Gesture is ‘making her smile’
Handing out bracelets and posters she made to the volleyball players towering around her, 10-year-old Maddie Dean seemed to already be part of the Purdue University Fort Wayne women’s volleyball team.
With the help of Team Impact, she signed a contract to become an official team member just minutes later.
“Just forming some friendships, that’s really my main focus,” Maddie said. “I think that they’re amazing. They can do anything if they put their mind to it.”
Present at the signing Friday at Gates Sports Center were athletic director Kelley Hartley Hutton, head coach Steve Florio, the entire volleyball team and Maddie’s mother and grandfather.
Since 2011, Team Impact, a national nonprofit from Boston, has joined 1,600 children with more than 500 colleges in 48 states.
Their mission is to connect children facing serious or chronic illnesses with college athletic teams.
At 3 years old, Maddie was diagnosed with juvenile dermatomyositis, a rare autoimmune disease.
The disease results in skin rash and muscle inflammation, which leads to weak muscles.
Angela Dean, Maddie’s mother, said the disease comes and goes, but when it returns, it comes back harder.

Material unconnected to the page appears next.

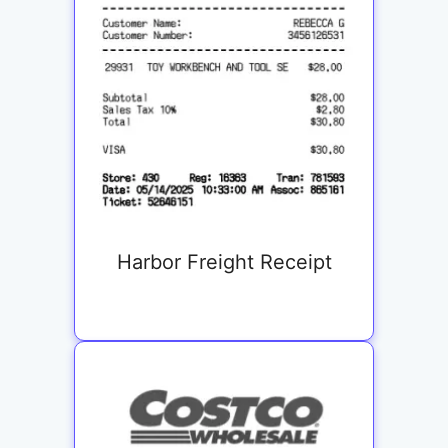
Harbor Freight Receipt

She is on different treatments, including a monthly infusion.
“She’s had countless blood tests, exams, doctor’s appointments,” Dean said. “This is something she looks forward to, that if she has to deal with a disease, these are blessings that she gets from it.”
As an official Mastodon, Maddie will attend practices and matches. During the offseason, she will join in team activities.
Liz Fuerst, team captain, said the team is excited to welcome its newest member.
“We got to hang out with her a few weeks ago, and she’s going to be a perfect fit on our team,” Fuerst said. “We’re just really happy to have her.”
Florio said he hopes Maddie can use his 15-member team as inspiration.
“Our team, they’re really wonderful role models. So I’m hoping she can just watch as our athletes go through the challenges of the Division I season and be part of the university, seeking a degree,” Florio said.
Florio said the relationship with Team Impact has gone well, and it has made sure Maddie was gradually introduced and not overwhelmed.
While Maddie’s contract with the team is for two years, Florio believes the relationship will go well beyond that.
“It’s not a quick visit to a hospital or a one-time thing, this is something that will evolve as we go, and I think it will be long-lasting,” Florio said.
Dean said last week they found out Maddie’s disease was coming back, so being able to sign the contract and become part of the team has kept her mind off it.
“It’s already making an impact, making her excited and making her smile,” Dean said.